Research associate Jeffrey Messinger performing ex vivo color fundus photography of a donor eye with AMD. Project MACULA shows ex vivo color fundus photography in addition to OCT scans for each eye.

“Having the histologic images available has helped me in interpretations and integration of multimodal imaging in the clinic,” agreed Richard Spaide, M.D., a renowned specialist in the diagnosis and treatment of retinal diseases who practices at Vitreous-Retina-Macula Consultants of New York. He has collaborated with Curcio on Project MACULA since 2009, co-authoring several well-cited papers that link clinical presentation on OCT with anatomical features seen in histologic images. “As with anything in science, there is plenty we don’t know,” Spaide said. “So when a subtle finding is recognized in an imaging modality in the clinic, it is helpful to go back to the known histology to put the new finding into some kind of perspective.”

CREATING COLLABORATONS

Project MACULA has also had the desired effect of fostering important collaborations to advance knowledge about AMD, with the ultimate goal of developing new treatments and cures, Curcio said.

For example, Curcio and collaborator Dwight Stambolian, M.D., Ph.D., associate professor of ophthalmology and genetics at the University of Pennsylvania, recently submitted a funding request to add genetics to the equation. They propose obtaining a new set of donor eyes and uploading one eye from each pair to Project MACULA and sending the other to Stambolian’s team for comprehensive and robotic sequencing of RNA. Since AMD is a bilateral disease, affecting both eyes, this would create links in understanding of AMD from genetic variation to cells to clinical presentation.

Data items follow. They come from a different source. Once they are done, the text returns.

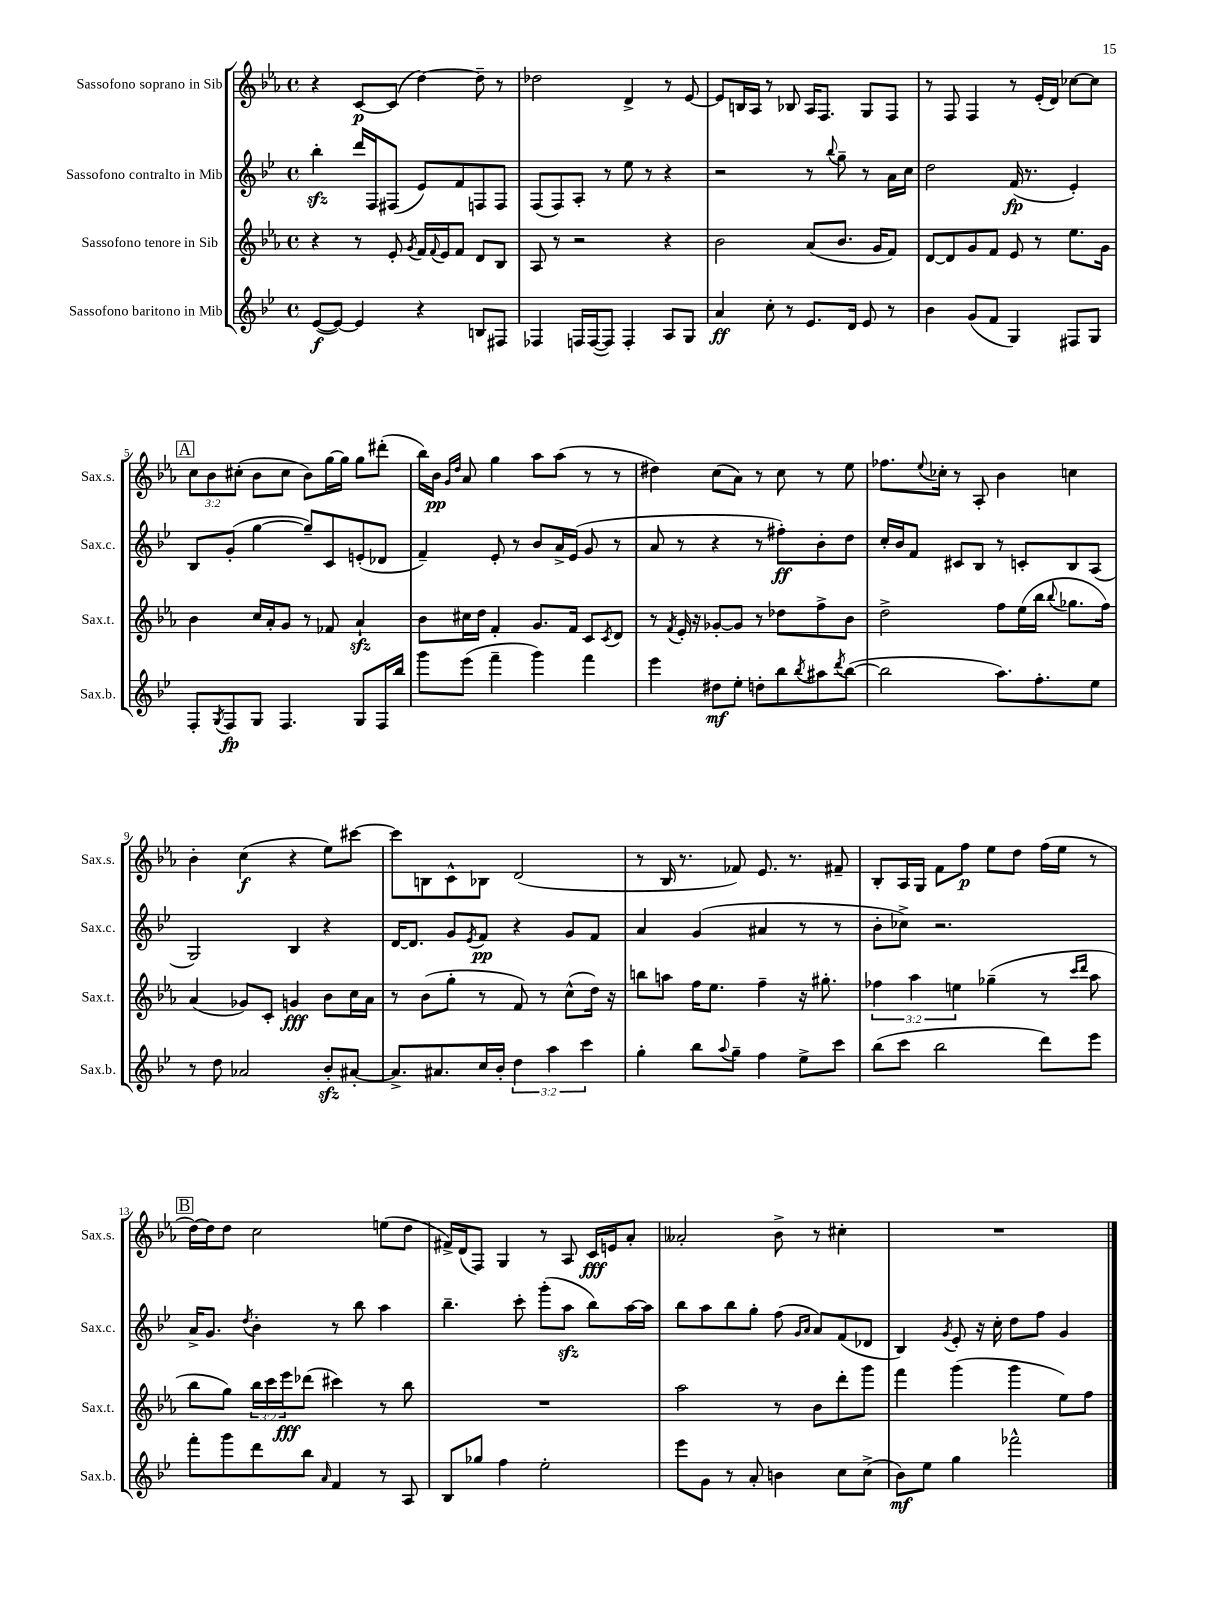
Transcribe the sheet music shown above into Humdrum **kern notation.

**kern	**dynam	**kern	**dynam	**kern	**dynam	**kern	**dynam
*part4	*part4	*part3	*part3	*part2	*part2	*part1	*part1
*staff4	*staff4	*staff3	*staff3	*staff2	*staff2	*staff1	*staff1
*I"Sassofono baritono in Mib	*	*I"Sassofono tenore in Sib	*	*I"Sassofono contralto in Mib	*	*I"Sassofono soprano in Sib	*
*I'Sax.b.	*	*I'Sax.t.	*	*I'Sax.c.	*	*I'Sax.s.	*
*clefG2	*	*clefG2	*	*clefG2	*	*clefG2	*
*k[b-e-]	*	*k[b-e-a-]	*	*k[b-e-]	*	*k[b-e-a-]	*
*M4/4	*	*M4/4	*	*M4/4	*	*M4/4	*
*met(c)	*	*met(c)	*	*met(c)	*	*met(c)	*
=1	=1	=1	=1	=1	=1	=1	=1
([8e-/L	f	4r	.	4bb-zz'\	.	4r	.
8e-/J_)	.	.	.	.	.	.	.
4e-/]	.	8r	.	16ddd/LL	.	[8c/L	p
.	.	.	.	16F/J	.	.	.
.	.	8e-'/	.	(8F#X/J	.	(8c/J]	.
.	.	8qg/	.	.	.	.	.
4r	.	16f/LL	.	8e-/L)	.	[4dd\)	.
.	.	8qqf/	.	.	.	.	.
.	.	16e-/J	.	.	.	.	.
.	.	8f/J	.	8f/	.	.	.
8Bn/L	.	8d/L	.	8Fn/	.	8dd~\]	.
8F#X/J	.	8B-/J	.	8F/J	.	8r	.
=2	=2	=2	=2	=2	=2	=2	=2
4F-X/	.	8A-/	.	(8F/L	.	2dd-X\	.
.	.	8r	.	8F/)	.	.	.
16Fn/LL	.	2r	.	8A'/J	.	.	.
([16F/J	.	.	.	.	.	.	.
8F/J])	.	.	.	8r	.	.	.
4F'/	.	.	.	8ee-\	.	4d^/	.
.	.	.	.	8r	.	.	.
8A/L	.	4r	.	4r	.	8r	.
8G/J	.	.	.	.	.	[8e-/	.
=3	=3	=3	=3	=3	=3	=3	=3
4a/	ff	2b-\	.	2r	.	8e-/L]	.
.	.	.	.	.	.	16Bn/L	.
.	.	.	.	.	.	16A-/JJ	.
8cc'\	.	.	.	.	.	8r	.
8r	.	.	.	.	.	8B-X/	.
8.e-/L	.	(8a-/L	.	8r	.	16A-/KL	.
.	.	.	.	.	.	8.F/J	.
.	.	.	.	8qqbb-/	.	.	.
.	.	8.b-/J	.	8gg~\	.	.	.
16d/Jk	.	.	.	.	.	.	.
8e-/	.	.	.	8r	.	8G/L	.
.	.	16g/KL	.	.	.	.	.
8r	.	8f/J)	.	16a\LL	.	8F/J	.
.	.	.	.	16cc\JJ	.	.	.
=4	=4	=4	=4	=4	=4	=4	=4
4b-\	.	[8d/L	.	2dd\	.	8r	.
.	.	8d/]	.	.	.	8F/	.
(8g/L	.	8g/	.	.	.	4F/	.
8f/J	.	8f/J	.	.	.	.	.
4G/)	.	8e-/	.	(16f/	fp	8r	.
.	.	.	.	8.r	.	.	.
.	.	8r	.	.	.	(16e-'/LL	.
.	.	.	.	.	.	16d/JJ)	.
8F#X/L	.	8.ee-\L	.	4e-'/)	.	[8cc-X\L	.
8G/J	.	.	.	.	.	8cc-\J]	.
.	.	16g\Jk	.	.	.	.	.
!!LO:LB:g=z
!!LO:REH:place=s1:t=A
=5	=5	=5	=5	=5	=5	=5	=5
8F'/L	.	4b-\	.	8B-/L	.	12cc\L	.
.	.	.	.	.	.	12b-\	.
8qG/	.	.	.	.	.	.	.
8F/	fp	.	.	(8g'/J	.	.	.
.	.	.	.	.	.	(12cc#X'\J	.
8G/J	.	16cc/LL	.	[4gg\	.	8b-\L	.
.	.	16a-'/J	.	.	.	.	.
4.F/	.	8g/J	.	.	.	8cc#\J	.
.	.	8r	.	8gg~/L])	.	8b-\L)	.
.	.	8f-X/	.	8c/	.	[16gg\L	.
.	.	.	.	.	.	16gg\JJ]	.
8G/L	.	4a-zz`/	.	(8en'/	.	8gg\L	.
16F/L	.	.	.	8d-X/J	.	(8ddd#X'\J	.
16bb-/JJ	.	.	.	.	.	.	.
=6	=6	=6	=6	=6	=6	=6	=6
8ggg\L	.	8b-\L	.	4f~/)	.	16bb-\LL)	.
.	.	.	.	.	.	16b-\JJ	pp
.	.	.	.	.	.	16qqg/LL	.
.	.	.	.	.	.	16qqdd/JJ	.
(8eee-\J	.	16cc#X\L	.	.	.	8a-/	.
.	.	16dd\JJ	.	.	.	.	.
4fff~\	.	4f'/	.	8e-'/	.	4gg\	.
.	.	.	.	8r	.	.	.
4ggg\)	.	8.g/L	.	8b-/L	.	8aa-\L	.
.	.	.	.	16a^/L	.	(8aa-\J	.
.	.	16f/Jk	.	(16e-/JJ	.	.	.
4fff\	.	8c/L	.	8g/	.	8r	.
.	.	8qc/	.	.	.	.	.
.	.	8d/J	.	8r	.	8r	.
=7	=7	=7	=7	=7	=7	=7	=7
4eee-\	.	8r	.	8a/	.	4dd#X\)	.
.	.	8qf/	.	.	.	.	.
.	.	16e-'/	.	8r	.	.	.
.	.	16r	.	.	.	.	.
8dd#X\L	mf	[8g-X'/L	.	4r	.	(8cc\L	.
8ee-'\J	.	8g-/J]	.	.	.	8a-\J)	.
8ddn'\L	.	8r	.	8r	.	8r	.
8bb-\	.	8dd-X\L	.	8ff#X'\L)	ff	8cc\	.
8qbb-/	.	.	.	.	.	.	.
8aa#X\	.	8ff^\	.	8b-'\	.	8r	.
8qddd/	.	.	.	.	.	.	.
([8bb-\J	.	8b-\J	.	8dd\J	.	8ee-\	.
=8	=8	=8	=8	=8	=8	=8	=8
2bb-\]	.	2dd^\	.	16cc'/LL	.	8.ff-X\L	.
.	.	.	.	16b-/J	.	.	.
.	.	.	.	8f/J	.	.	.
.	.	.	.	.	.	8qqee-/	.
.	.	.	.	.	.	16cc-X'\Jk	.
.	.	.	.	8c#X/L	.	8r	.
.	.	.	.	8B-/J	.	8A-'/	.
8.aa\L)	.	8ff\L	.	8r	.	4b-\	.
.	.	(16ee-\L	.	8cn'/L	.	.	.
8.ff'\	.	16bb-\JJ	.	.	.	.	.
.	.	8qqbb-/	.	.	.	.	.
.	.	8.gg-X\L	.	8B-/	.	4ccn\	.
8ee-\J	.	.	.	(8A/J	.	.	.
.	.	16ff\Jk)	.	.	.	.	.
!!LO:LB:g=z
=9	=9	=9	=9	=9	=9	=9	=9
8r	.	(4a-/	.	2G/)	.	4b-'\	.
8dd\	.	.	.	.	.	.	.
2a-X/	.	8g-X/L)	.	.	.	(4cc\	f
.	.	8c'/J	.	.	.	.	.
.	.	4gn/	fff	4B-/	.	4r	.
8b-zz'/L	.	8b-\L	.	4r	.	8ee-\L)	.
[8a#X'/J	.	16cc\L	.	.	.	[8ccc#X\J	.
.	.	16a-\JJ	.	.	.	.	.
=10	=10	=10	=10	=10	=10	=10	=10
8.a#^/L]	.	8r	.	[16d/KL	.	8ccc#\L]	.
.	.	.	.	8.d/J]	.	.	.
.	.	(8b-\L	.	.	.	8Bn\	.
8.a#X/	.	.	.	.	.	.	.
.	.	8gg'\J	.	8g/L	.	8c^^\	.
.	.	.	.	8qe-/	.	.	.
16cc/L	.	8r	.	8f/J	pp	8B-X\J	.
16b-'/JJ	.	.	.	.	.	.	.
6dd\	.	8f/)	.	4r	.	(2d/	.
.	.	8r	.	.	.	.	.
6aa\	.	.	.	.	.	.	.
.	.	(8cc^^\L	.	8g/L	.	.	.
6ccc\	.	.	.	.	.	.	.
.	.	16dd\Jk)	.	8f/J	.	.	.
.	.	16r	.	.	.	.	.
=11	=11	=11	=11	=11	=11	=11	=11
4gg'\	.	8bbn\L	.	4a/	.	8r	.
.	.	8aan\J	.	.	.	16B-/	.
.	.	.	.	.	.	8.r	.
8bb-\L	.	16ff\KL	.	(4g/	.	.	.
.	.	8.ee-\J	.	.	.	.	.
8qqaa/	.	.	.	.	.	.	.
8gg~\J	.	.	.	.	.	8f-X/)	.
4ff\	.	4ff~\	.	4a#X/	.	8.e-/	.
.	.	.	.	.	.	8.r	.
8ee-^\L	.	16r	.	8r	.	.	.
.	.	8.gg#X'\	.	.	.	.	.
8ccc\J	.	.	.	8r	.	8f#X~/	.
=12	=12	=12	=12	=12	=12	=12	=12
(8bb-\L	.	6ff-X\	.	8b-'\L	.	8B-'/L	.
8ccc\J	.	.	.	8cc-X^\J)	.	16A-/L	.
.	.	6aa-\	.	.	.	.	.
.	.	.	.	.	.	16G/JJ	.
2bb-\	.	.	.	2.r	.	8f\L	.
.	.	6een\	.	.	.	.	.
.	.	.	.	.	.	8ff\J	p
.	.	(4gg-X~\	.	.	.	8ee-\L	.
.	.	.	.	.	.	8dd\J	.
8ddd\L)	.	8r	.	.	.	(16ff\LL	.
.	.	.	.	.	.	16ee-\JJ	.
.	.	16qqccc/LL	.	.	.	.	.
.	.	16qqddd/JJ	.	.	.	.	.
8eee-\J	.	8aa-\	.	.	.	8r	.
!!LO:LB:g=z
!!LO:REH:place=s1:t=B
=13	=13	=13	=13	=13	=13	=13	=13
8fff'\L	.	8bb-\L	.	16a^/KL	.	[16dd\LL)	.
.	.	.	.	8.g/J	.	16dd\J]	.
8ggg\	.	8gg\J)	.	.	.	8dd\J	.
.	.	.	.	8qdd/	.	.	.
8ddd\	.	24bb-\LL	.	4b-'\	.	2cc\	.
.	.	24ccc\	.	.	.	.	.
.	.	24eee-\J	fff	.	.	.	.
8bb-\J	.	(8ddd-X\J	.	.	.	.	.
16qqa/	.	.	.	.	.	.	.
4f/	.	4ccc#X\)	.	8r	.	.	.
.	.	.	.	8bb-\	.	.	.
8r	.	8r	.	4aa\	.	(8een\L	.
8A/	.	8bb-\	.	.	.	8dd\J	.
=14	=14	=14	=14	=14	=14	=14	=14
8B-/L	.	1r	.	4.bb-~\	.	16f#X^/LL)	.
.	.	.	.	.	.	(16d/J	.
8gg-X/J	.	.	.	.	.	8F/J)	.
4ff\	.	.	.	.	.	4G/	.
.	.	.	.	8ccc'\	.	.	.
2ee-'\	.	.	.	(8ggg'\L	.	8r	.
.	.	.	.	8aazz\J	.	8A-/	.
.	.	.	.	8bb-\L)	.	16c/LL	fff
.	.	.	.	.	.	16en/J	.
.	.	.	.	[16aa\L	.	8a-'/J	.
.	.	.	.	16aa\JJ]	.	.	.
=15	=15	=15	=15	=15	=15	=15	=15
8eee-\L	.	2aa-\	.	8bb-\L	.	2a--X'/	.
8g\J	.	.	.	8aa\	.	.	.
8r	.	.	.	8bb-\	.	.	.
8a'/	.	.	.	8gg'\J	.	.	.
4bn\	.	8r	.	(8ff\	.	8b-^\	.
.	.	.	.	16qqg/LL	.	.	.
.	.	.	.	16qqa/JJ	.	.	.
.	.	8b-\L	.	8a/L)	.	8r	.
8cc\L	.	8ddd'\	.	(8f/	.	4cc#X'\	.
(8cc^\J	.	8ggg\J	.	8d-X/J	.	.	.
=16	=16	=16	=16	=16	=16	=16	=16
8b-\L)	mf	4fff\	.	4B-/)	.	1r	.
8ee-\J	.	.	.	.	.	.	.
.	.	.	.	8qg/	.	.	.
4gg\	.	(4ggg\	.	8e-'/	.	.	.
.	.	.	.	16r	.	.	.
.	.	.	.	16cc'\	.	.	.
2fff-X^^\	.	4ggg\	.	8dd\L	.	.	.
.	.	.	.	8ff\J	.	.	.
.	.	8ee-\L)	.	4g/	.	.	.
.	.	8ff\J	.	.	.	.	.
==	==	==	==	==	==	==	==
*-	*-	*-	*-	*-	*-	*-	*-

“Connecting changes on the cellular level with changes in gene expression will hopefully allow us to develop new targets for new drug therapies,” said Curcio. “Since Project MACULA also links those changes with clinical images, it will also show physicians how these changes are presenting in the patient so they know when to start treatment, or in some cases, what does not need to be treated.” This information advances the goal of personalized medicine for individual patients, Curcio adds.

TISSUE, TECHNOLOGY AND OTHER SUPPORT

The project would not have been possible without several key partners, Curcio points out. “High-quality tissue made discoveries possible at Project MACULA,” she said. “Very few people are blessed with a resource like the Alabama Eye Bank, a highly productive eye bank that is able to obtain lots of tissue rapidly and thus meet our research needs.” Another invaluable contributor was the UAB Department of Computer and Information Sciences. Associate Professor Kenneth R. Sloan, Ph.D., his students and CIS staff provided the expertise and resources to create and host the Project MACULA site, Curcio notes.

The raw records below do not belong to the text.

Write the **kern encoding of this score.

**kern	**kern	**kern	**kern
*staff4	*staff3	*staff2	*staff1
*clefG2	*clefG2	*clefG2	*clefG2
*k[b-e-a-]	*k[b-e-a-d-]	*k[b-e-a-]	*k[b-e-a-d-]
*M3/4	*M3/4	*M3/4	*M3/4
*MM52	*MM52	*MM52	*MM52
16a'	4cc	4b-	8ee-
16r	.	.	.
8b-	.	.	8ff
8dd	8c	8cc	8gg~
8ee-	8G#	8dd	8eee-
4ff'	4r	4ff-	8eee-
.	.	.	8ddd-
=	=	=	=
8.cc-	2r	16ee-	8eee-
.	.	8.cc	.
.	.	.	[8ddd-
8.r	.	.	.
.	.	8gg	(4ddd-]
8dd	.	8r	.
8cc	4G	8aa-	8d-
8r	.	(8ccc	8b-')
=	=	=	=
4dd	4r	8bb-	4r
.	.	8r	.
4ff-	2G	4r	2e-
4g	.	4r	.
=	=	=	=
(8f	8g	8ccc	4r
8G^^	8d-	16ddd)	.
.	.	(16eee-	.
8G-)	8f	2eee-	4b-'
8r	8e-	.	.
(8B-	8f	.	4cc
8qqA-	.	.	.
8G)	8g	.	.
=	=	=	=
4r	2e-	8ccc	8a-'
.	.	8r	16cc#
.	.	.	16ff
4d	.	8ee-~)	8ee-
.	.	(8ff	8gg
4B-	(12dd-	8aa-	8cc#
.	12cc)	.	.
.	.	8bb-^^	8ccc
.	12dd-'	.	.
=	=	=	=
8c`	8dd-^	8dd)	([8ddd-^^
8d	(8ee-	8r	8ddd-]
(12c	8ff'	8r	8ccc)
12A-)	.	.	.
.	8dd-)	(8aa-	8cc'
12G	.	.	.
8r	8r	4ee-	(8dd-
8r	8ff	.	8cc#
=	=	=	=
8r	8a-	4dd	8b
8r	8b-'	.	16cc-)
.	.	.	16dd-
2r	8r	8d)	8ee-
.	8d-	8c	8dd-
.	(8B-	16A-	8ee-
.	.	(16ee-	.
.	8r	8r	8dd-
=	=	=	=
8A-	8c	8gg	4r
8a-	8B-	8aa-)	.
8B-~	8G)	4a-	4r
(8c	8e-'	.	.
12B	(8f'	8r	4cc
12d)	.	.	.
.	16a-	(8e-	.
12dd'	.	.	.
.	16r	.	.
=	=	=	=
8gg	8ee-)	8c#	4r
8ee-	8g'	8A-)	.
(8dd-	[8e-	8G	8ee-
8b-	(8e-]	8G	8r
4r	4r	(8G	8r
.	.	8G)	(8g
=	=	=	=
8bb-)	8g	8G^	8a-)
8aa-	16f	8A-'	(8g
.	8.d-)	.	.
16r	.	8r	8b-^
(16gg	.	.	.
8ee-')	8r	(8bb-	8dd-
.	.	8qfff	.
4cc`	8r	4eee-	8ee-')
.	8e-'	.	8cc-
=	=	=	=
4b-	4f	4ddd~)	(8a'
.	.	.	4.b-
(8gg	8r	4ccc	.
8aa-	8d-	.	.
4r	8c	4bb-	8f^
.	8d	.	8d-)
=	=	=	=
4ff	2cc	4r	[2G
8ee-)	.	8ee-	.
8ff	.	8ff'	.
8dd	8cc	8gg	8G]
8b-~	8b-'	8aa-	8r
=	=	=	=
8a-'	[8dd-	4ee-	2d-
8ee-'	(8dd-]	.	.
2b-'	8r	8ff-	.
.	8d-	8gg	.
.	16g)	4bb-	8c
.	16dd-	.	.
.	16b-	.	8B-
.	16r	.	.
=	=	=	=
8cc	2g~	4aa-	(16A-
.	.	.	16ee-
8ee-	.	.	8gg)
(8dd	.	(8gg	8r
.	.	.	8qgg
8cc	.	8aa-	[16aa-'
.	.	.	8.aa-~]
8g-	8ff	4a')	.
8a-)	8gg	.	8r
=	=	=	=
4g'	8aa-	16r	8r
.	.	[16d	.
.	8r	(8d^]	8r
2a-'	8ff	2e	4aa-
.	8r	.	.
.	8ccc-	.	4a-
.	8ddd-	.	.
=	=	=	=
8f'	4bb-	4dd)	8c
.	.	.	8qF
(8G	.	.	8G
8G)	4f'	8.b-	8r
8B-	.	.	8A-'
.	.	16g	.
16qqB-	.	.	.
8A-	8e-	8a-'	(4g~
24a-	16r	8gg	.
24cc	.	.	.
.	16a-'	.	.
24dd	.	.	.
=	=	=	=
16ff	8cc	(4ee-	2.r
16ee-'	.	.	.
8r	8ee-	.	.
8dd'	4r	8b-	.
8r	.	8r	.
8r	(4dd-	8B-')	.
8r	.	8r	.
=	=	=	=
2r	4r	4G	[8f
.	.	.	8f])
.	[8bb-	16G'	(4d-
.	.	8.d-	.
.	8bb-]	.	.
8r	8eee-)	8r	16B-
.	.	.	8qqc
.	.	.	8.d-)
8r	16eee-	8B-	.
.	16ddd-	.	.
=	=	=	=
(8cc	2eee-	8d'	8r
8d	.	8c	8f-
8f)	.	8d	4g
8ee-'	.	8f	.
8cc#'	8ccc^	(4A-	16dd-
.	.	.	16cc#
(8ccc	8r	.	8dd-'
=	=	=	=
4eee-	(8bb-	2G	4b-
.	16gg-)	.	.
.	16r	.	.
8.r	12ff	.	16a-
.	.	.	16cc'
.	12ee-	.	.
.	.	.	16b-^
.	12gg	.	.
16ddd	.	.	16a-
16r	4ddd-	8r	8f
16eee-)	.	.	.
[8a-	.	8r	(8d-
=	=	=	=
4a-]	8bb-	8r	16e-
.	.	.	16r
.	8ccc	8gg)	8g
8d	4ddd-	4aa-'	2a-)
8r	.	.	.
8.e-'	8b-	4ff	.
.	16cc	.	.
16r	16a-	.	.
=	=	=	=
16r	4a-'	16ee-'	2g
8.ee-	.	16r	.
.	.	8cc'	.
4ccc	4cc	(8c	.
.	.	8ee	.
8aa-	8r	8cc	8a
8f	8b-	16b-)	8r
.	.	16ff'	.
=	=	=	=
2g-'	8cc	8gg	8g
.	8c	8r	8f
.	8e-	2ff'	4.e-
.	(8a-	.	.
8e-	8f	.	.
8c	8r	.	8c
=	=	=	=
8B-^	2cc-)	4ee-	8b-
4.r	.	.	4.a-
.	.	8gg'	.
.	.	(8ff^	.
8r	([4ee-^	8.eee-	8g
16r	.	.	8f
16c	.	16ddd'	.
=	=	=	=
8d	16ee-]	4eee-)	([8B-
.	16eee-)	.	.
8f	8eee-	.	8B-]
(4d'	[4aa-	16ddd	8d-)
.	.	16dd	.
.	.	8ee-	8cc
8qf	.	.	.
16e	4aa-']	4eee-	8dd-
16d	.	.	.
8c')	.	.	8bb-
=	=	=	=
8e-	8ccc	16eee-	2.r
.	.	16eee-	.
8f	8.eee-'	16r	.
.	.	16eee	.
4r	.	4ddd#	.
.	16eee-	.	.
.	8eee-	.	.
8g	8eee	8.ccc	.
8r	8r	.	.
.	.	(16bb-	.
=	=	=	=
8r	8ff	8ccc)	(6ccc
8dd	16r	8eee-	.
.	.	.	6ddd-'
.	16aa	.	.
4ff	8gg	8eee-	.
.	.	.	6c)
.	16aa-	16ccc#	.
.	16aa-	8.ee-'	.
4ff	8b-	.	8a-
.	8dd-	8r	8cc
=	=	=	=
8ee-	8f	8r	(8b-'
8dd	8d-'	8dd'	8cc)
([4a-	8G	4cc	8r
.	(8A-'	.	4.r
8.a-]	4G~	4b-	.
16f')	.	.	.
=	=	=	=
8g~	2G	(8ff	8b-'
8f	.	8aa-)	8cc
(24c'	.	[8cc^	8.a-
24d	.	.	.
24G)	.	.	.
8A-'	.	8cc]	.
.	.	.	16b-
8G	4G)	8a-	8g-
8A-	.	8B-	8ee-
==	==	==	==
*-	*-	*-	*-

The project also owes much to private funding partners such as the Birmingham-based International Retinal Research Foundation (IRRF), Curcio adds. Initial awards from the IRRF and the Edward N. & Della L. Thome Memorial Foundation allowed Curcio to purchase a large number of donor eyes from the Alabama Eye Bank, which formed the nucleus of Project MACULA. Another IRRF award supported the collection of pilot data that Curcio used to secure a large grant from the National Eye Institute, which funded Project MACULA’s creation.

“It isn’t possible to obtain large federal grants without first collecting pilot data,” said Curcio. “Without the funding support of IRRF during the early stages, Project MACULA would have never gotten off the ground.”

“We saw Project MACULA as an extraordinary opportunity to expand AMD histopathology in hopes of translation to better clinical interpretations of this degenerative disease,” said Sandra Blackwood, executive director of the IRRF. “This resource is serving as a valuable catalyst to both bench and clinical science.”